En el primer libro de República, Platón pone en boca de Trasímaco la definición de la tiranía. El tirano hace la ley a su antojo, pues “la justicia no es más que el derecho del más fuerte”; “dicta las leyes que le conviene […] y castiga a quienes violan esas leyes como culpables de una acción injusta”. Pretende demostrar “que para los gobernados es justo lo que a él le conviene”. Incapaz de argumentación razonada, “se apodera violentamente de aquello que no le sea posible adquirir de otra manera”. De allí que, para Trasímaco, “la justicia es siempre un bien ajeno”. Sócrates desarmó su cinismo al decir que “incluso una banda de piratas o de ladrones necesita de la justicia”, pues sin códigos no podrían perpetrar sus fechorías: entre ladrones hay códigos.

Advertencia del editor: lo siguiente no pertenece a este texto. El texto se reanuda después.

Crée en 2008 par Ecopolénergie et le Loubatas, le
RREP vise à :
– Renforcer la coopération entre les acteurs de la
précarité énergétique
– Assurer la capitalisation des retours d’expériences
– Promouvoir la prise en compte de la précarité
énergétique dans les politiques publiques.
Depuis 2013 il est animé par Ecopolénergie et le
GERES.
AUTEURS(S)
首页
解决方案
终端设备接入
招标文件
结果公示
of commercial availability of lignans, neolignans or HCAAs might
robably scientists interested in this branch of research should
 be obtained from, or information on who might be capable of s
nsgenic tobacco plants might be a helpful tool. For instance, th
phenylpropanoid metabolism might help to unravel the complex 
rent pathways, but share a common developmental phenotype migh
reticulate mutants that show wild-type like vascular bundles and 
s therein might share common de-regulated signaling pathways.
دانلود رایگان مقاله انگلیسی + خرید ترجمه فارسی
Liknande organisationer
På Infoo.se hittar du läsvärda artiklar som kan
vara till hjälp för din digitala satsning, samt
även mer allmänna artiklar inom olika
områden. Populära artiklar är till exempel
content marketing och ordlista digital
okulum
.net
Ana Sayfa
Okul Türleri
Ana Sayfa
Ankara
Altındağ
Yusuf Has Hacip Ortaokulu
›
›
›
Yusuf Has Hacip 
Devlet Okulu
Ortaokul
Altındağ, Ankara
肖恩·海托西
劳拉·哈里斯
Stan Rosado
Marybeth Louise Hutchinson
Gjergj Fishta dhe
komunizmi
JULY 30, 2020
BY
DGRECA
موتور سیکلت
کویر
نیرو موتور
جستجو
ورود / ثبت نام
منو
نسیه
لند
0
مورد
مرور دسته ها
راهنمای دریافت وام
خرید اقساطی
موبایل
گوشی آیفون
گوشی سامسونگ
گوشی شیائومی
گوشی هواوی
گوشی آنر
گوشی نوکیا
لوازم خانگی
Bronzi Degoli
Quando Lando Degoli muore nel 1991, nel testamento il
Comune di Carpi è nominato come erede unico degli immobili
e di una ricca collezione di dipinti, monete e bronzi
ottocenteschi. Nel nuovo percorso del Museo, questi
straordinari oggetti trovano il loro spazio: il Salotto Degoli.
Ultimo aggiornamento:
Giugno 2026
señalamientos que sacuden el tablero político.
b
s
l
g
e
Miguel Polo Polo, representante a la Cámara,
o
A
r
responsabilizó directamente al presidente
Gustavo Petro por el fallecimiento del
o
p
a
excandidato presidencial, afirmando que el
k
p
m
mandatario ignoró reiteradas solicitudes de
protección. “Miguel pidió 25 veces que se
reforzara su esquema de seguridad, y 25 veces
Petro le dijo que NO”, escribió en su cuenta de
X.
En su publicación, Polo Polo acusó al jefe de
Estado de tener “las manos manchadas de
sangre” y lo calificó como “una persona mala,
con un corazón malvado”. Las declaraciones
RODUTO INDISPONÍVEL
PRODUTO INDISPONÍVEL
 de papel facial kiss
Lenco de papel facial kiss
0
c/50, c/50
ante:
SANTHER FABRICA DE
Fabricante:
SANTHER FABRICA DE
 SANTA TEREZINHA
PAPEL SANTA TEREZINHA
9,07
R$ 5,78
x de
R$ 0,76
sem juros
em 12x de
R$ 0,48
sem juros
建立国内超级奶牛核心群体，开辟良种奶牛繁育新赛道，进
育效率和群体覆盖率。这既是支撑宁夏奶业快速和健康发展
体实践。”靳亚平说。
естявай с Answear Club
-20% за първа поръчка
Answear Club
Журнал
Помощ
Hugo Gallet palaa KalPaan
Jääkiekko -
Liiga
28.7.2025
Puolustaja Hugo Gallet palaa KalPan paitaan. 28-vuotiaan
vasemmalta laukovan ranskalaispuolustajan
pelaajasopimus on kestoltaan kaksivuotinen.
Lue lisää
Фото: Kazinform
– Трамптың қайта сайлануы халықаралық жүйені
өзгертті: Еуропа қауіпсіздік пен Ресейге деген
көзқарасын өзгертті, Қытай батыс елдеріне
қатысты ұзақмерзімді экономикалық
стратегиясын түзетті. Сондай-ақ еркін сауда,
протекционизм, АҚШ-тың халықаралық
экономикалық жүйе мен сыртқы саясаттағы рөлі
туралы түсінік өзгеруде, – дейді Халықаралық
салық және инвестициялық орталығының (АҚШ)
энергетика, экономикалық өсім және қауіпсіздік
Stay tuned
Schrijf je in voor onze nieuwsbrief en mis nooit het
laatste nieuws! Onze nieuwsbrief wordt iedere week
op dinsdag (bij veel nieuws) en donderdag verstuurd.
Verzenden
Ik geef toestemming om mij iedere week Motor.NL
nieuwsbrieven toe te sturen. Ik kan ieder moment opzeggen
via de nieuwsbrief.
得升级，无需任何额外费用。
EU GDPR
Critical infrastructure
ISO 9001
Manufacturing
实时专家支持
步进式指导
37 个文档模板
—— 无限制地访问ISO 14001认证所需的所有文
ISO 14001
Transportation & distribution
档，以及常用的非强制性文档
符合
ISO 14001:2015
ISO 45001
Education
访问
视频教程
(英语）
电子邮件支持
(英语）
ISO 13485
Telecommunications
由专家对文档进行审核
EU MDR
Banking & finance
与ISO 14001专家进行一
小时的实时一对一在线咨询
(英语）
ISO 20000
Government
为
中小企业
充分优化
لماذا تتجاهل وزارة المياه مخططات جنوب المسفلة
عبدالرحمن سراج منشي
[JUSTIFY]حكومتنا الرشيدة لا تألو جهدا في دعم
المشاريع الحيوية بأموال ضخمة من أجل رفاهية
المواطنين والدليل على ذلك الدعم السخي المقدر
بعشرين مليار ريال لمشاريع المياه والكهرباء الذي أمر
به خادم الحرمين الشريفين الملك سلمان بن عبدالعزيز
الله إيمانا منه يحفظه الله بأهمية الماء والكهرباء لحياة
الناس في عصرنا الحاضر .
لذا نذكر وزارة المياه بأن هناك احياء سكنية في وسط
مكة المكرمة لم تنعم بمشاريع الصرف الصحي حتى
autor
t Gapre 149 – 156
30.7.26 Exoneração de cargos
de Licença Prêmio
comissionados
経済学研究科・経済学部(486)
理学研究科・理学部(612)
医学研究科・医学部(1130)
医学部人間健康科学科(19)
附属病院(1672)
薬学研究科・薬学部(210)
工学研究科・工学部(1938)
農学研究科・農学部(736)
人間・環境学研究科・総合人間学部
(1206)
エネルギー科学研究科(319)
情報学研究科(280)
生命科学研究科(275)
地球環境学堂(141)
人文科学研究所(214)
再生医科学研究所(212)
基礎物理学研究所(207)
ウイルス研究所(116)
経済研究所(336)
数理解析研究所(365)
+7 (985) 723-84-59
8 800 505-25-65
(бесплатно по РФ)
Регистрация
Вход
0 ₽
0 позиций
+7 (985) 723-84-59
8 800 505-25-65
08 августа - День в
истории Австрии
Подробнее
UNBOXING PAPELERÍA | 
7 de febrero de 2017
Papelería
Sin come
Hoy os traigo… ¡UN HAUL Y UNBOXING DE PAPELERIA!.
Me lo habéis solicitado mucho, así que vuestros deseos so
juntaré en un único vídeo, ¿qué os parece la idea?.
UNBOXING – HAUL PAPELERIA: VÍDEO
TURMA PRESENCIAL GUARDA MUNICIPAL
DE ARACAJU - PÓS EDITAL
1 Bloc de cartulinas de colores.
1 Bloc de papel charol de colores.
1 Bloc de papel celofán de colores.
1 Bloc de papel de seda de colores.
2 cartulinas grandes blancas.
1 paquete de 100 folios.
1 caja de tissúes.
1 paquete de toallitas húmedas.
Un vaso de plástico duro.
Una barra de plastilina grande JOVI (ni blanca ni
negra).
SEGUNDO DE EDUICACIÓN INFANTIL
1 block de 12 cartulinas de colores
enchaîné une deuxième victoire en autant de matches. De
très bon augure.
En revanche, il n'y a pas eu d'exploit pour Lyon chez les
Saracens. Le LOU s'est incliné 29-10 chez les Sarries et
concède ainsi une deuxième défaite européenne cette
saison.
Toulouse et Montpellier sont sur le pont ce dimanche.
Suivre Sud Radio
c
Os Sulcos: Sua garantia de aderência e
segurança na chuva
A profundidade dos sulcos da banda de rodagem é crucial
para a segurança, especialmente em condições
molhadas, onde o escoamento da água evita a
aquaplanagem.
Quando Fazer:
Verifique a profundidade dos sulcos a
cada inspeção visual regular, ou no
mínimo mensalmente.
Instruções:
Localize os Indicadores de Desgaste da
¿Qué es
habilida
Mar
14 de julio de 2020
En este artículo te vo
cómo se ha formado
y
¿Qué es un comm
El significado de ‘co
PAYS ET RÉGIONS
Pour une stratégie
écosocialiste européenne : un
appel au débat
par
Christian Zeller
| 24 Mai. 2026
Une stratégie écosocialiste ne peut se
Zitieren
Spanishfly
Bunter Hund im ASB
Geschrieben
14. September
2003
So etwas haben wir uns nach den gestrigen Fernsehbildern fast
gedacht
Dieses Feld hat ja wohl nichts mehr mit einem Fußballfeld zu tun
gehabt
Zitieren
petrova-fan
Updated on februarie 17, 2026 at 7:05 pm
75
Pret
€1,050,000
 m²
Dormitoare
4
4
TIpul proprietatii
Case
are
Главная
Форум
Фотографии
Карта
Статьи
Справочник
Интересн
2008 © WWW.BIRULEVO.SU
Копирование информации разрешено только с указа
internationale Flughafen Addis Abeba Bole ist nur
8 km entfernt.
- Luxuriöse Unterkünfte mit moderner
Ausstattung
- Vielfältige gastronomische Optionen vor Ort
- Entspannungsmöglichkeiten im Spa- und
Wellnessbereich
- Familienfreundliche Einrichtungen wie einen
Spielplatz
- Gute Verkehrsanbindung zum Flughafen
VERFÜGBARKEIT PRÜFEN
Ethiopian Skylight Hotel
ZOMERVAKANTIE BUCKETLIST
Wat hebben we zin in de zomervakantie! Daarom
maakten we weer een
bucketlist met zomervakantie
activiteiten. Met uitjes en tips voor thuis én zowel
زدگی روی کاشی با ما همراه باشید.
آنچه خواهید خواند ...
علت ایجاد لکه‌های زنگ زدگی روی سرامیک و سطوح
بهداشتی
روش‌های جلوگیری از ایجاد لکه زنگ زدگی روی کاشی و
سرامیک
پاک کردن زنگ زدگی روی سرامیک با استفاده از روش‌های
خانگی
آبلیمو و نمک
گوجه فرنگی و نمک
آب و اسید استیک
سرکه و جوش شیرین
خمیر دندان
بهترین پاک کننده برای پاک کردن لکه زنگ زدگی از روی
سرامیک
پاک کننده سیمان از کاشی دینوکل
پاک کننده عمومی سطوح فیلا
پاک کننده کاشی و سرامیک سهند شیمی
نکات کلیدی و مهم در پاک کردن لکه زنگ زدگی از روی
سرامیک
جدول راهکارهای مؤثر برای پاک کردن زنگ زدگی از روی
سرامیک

La tolerancia ciertamente es una virtud política, ya que implica el hábito de aprender a convivir con quienes no piensan ni actúan como nosotros. Sin embargo, podría mutar en derrotismo e inercia si aceptáramos pasivamente prácticas intolerables. Afortunadamente, el hastío y la indignación de la ciudadanía comienzan a palparse en acciones de resistencia cívica. En Tolerancia represiva, Herbert Marcuse alertó sobre la tolerancia que se extiende a “políticas, condiciones y modos de comportamiento que no deberían ser tolerados porque impiden, si no destruyen, las posibilidades de crear una existencia sin miedo y sin miseria”. Y agregó: “Este tipo de tolerancia [indolente] refuerza la tiranía de la mayoría, contra la que protestaron los auténticos liberales”.